Start of Block

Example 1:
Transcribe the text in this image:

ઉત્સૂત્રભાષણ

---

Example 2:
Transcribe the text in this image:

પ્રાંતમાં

End of Block

• Task:
Line by line, write out the records above exactly.

• Answer to the exercise:
Example 1:
Transcribe the text in this image:

ઉત્સૂત્રભાષણ

---

Example 2:
Transcribe the text in this image:

પ્રાંતમાં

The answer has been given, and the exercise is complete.